Not mentioned in the in the article or interview but DS9 of course also did an episode set in 2024 with no mention of the Eugenics Wars or WW3. Picard did reference its Sanctuary Districts though which was nice.
And yeah this was an issue in the pilot, when Pike summarized Earth history. Events spiral from the Second American Civil War into the Eugenics Wars and ultimately World War III.
The Voyager crew visited 1996 as well, and things seemed pretty much fine.
Yeah, I feel like the timeline had been changed for a while, and this episode just put a tidy little bow on it.
It didn’t really change the timeline though did it? DS9, Voyager, Ent and Picard already showed us a 90s/early 2000s where the Eugenics wars/WW3 hadn’t kicked off yet, this just closed the plot hole to explain the shifting timeline.
It feels as though Dr Erin MacDonald has earned her consultant’s fee helping them sort out the physics.
We’re out of the mess of the ever-expanding manifold time that Marvel and DC have bought into.
Beyond that version of infinitely branching manifold time / multiverse being offside, basically contradicting modern physics, it creates a situation where every possibility exists so nothing our heroes do matters, and nothing ever done to fix a time incursion matters either.

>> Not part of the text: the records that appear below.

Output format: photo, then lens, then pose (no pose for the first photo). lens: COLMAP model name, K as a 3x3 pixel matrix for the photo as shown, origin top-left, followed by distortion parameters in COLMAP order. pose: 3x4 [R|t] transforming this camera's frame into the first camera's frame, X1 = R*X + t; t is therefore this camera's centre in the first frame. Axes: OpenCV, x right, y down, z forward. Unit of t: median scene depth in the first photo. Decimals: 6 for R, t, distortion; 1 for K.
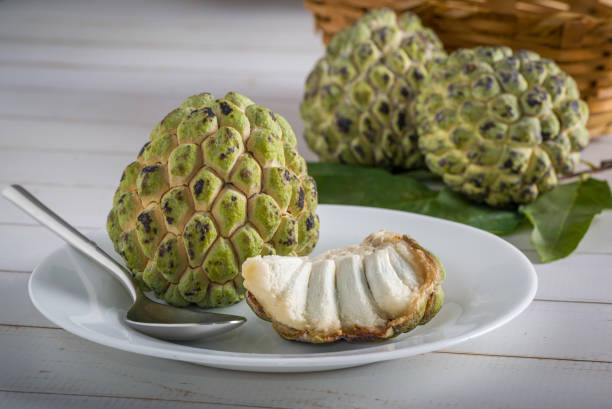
lens RADIAL K [[1979.6, 0, 306.0], [0, 1979.6, 204.5], [0, 0, 1]] dist [-0.044679, 0.104366]
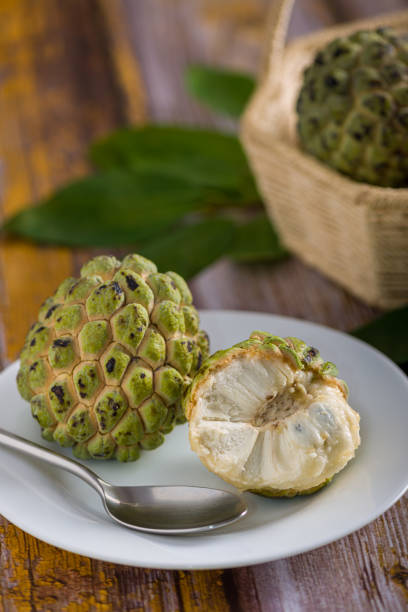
lens RADIAL K [[1979.6, 0, 204.0], [0, 1979.6, 306.0], [0, 0, 1]] dist [-0.044679, 0.104366]
pose [[0.993468, -0.003892, 0.114046, -0.124873], [-0.025016, 0.967679, 0.250941, -0.308212], [-0.111337, -0.252154, 0.961261, -0.029852]]
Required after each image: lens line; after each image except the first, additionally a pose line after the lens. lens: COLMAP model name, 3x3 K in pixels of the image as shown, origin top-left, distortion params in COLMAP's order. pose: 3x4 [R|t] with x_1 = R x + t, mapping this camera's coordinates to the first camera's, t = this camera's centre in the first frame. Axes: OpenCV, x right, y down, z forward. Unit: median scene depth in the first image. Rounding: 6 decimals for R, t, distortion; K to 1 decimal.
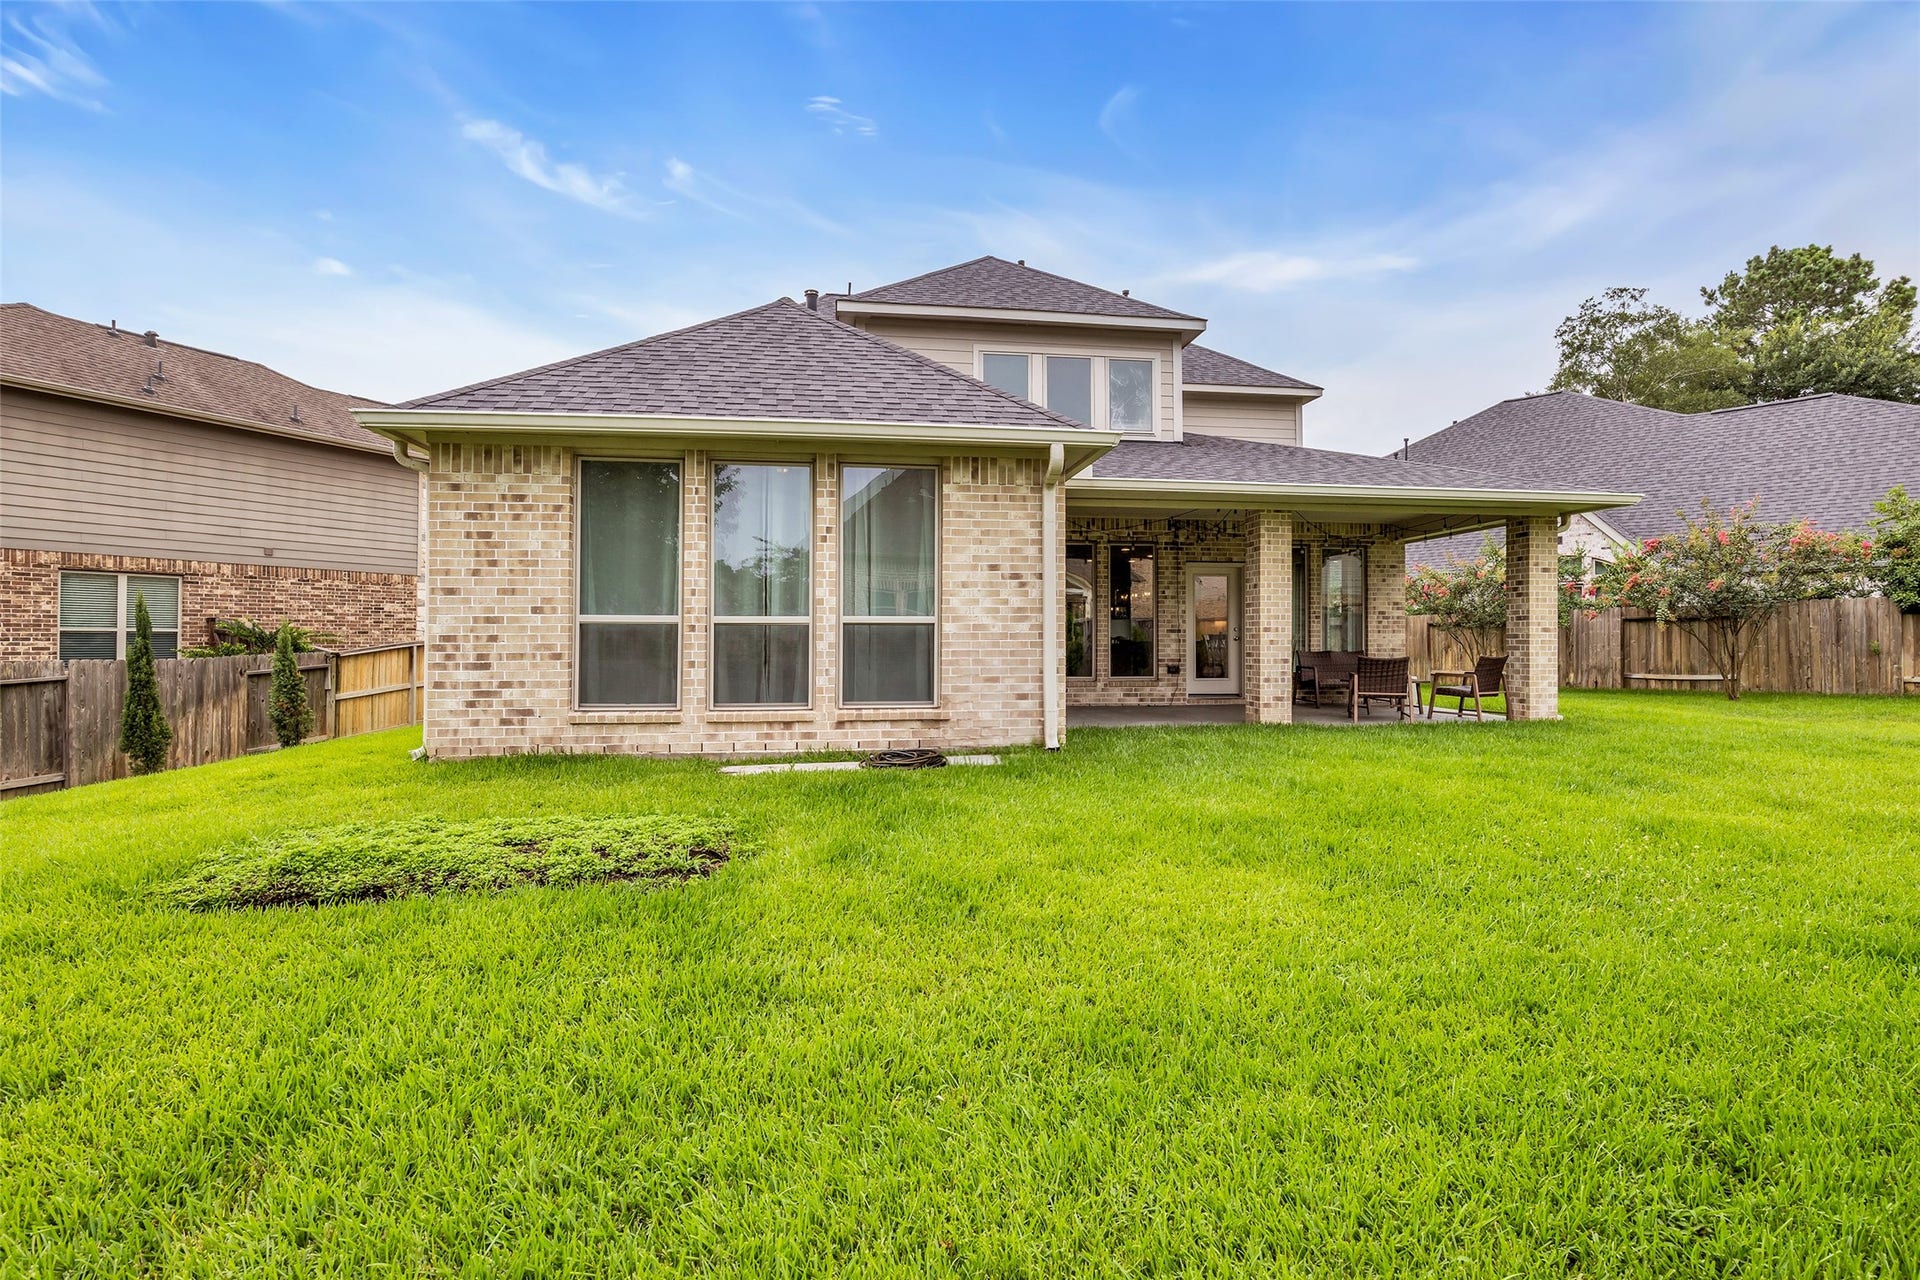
lens RADIAL K [[868.6, 0, 959.8], [0, 868.6, 629.3], [0, 0, 1]] dist [-0.003715, -0.000155]
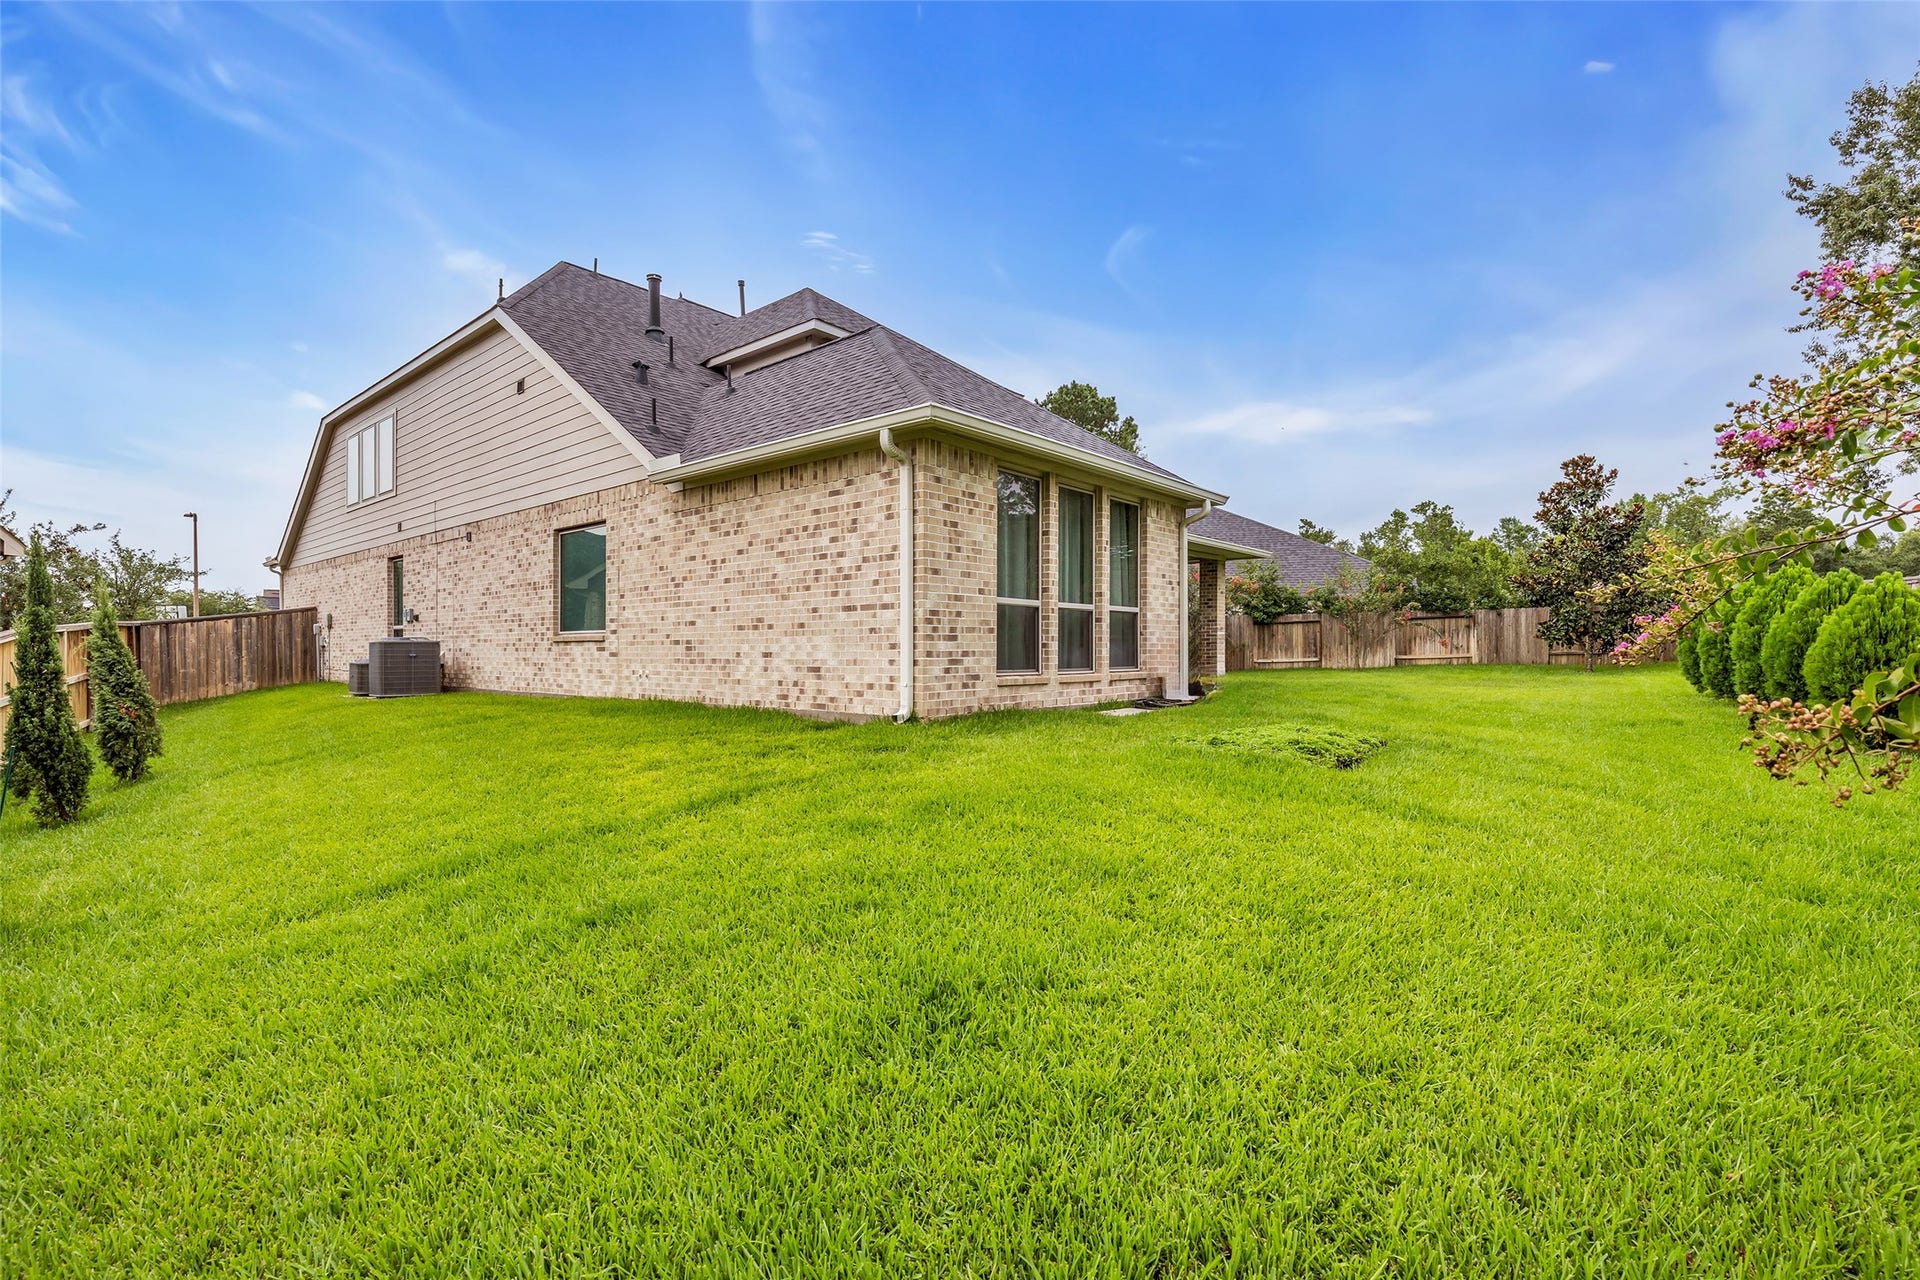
lens RADIAL K [[878.2, 0, 948.7], [0, 878.2, 648.2], [0, 0, 1]] dist [-0.009390, 0.000543]
pose [[0.739938, 0.001220, 0.672674, -1.330090], [-0.008532, 0.999935, 0.007573, 0.047161], [-0.672621, -0.011343, 0.739900, 0.136178]]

Instead we see that forks in the timeline can prune other timelines. Both branches can’t continue to exist, and the river of the timeline has some fixed events (time crystals) that pin it, pull it back to its original course.
So it would take something extraordinary, even on the Trek scale of extraordinary, to create a true ongoing branch. The creation of the Kelvin universe is associated with the Romulan Supernova. Knowing now that the Romulans have been interfering with human development over centuries and using temporal agents to do it, having a major disaster to the Romulans impact human history seems like a corollary. With a major event like a sun blowing up, we can say we’ve got a threshold for creating a separate sustainable universe.
As for TNG Parallels, I still love the episode, but perhaps we could reframe it as all the short run alternate timelines. For as unlikely as it was, Worf got back to his own timeline and Enterprise. Time fought back.
Funnily enough, Marvel actually use both explanations. Yes they have the infinite multiverse where every possibility has happened and forked a new timeline, however they also have a sliding timeline in the prime universe where big canon events are always shifting to keep the existence of superheros within the last twenty years or so. This is why characters like The Punisher, War Machine, Reed Richards and Ben Grimm, whin were tied to Vietnam in their origin are now veterans of a fictional war that can be moved up the timeline. DC actually uses a the multiple-multiverse concept where each one only contains 52 universes, and travel between them was limited until recently.
The DTI books already retconned Parallels into a “probablity bubble” where waveforms were going mad and throwing concepts out rather than Worf actually travelling universes.
I liked that solution. Christopher L Bennet is solid on the options for physics solutions.
Where does the mirror universe fit in all this?
The Mirror Universe is some kind of true branch that happened much earlier, such that even the physics of light are slightly different.
Kovich’s explanation of branching universes suggests that they’re not common but also that as they increasingly diverge, it becomes less and less possible to corpse over and those who do may not be able to survive.
He noted that no contact had been possible with the Mirror Universe in several centuries.
The 24th century Kelvin Universe officer who came over to the Prime Universe in the 32nd century died, as would have Georgiou. But the Kelvin Universe was close enough that he was able to cross at all.
As per the DTI books, alternate universes can be created, but they need a huge change from the “prime” timeline to stop their waveforms collapsing back into it. I.e, the human physiology difference Discovery added the MU. That universe was unfixably changed as soon as that mutation took root. The Kelvin verse too, the destruction of the Kelvin hugely altered the life of one of Starfleet’s most famous officers and saw the destruction of one of its founding planets.
With the dates officially pushed forward, we can now all say that the future of Star Trek is still possible in our world, provided we can work to get there.
Yeah, nah. Unless there’s a switch-a-roo, and we’re the Ferengis.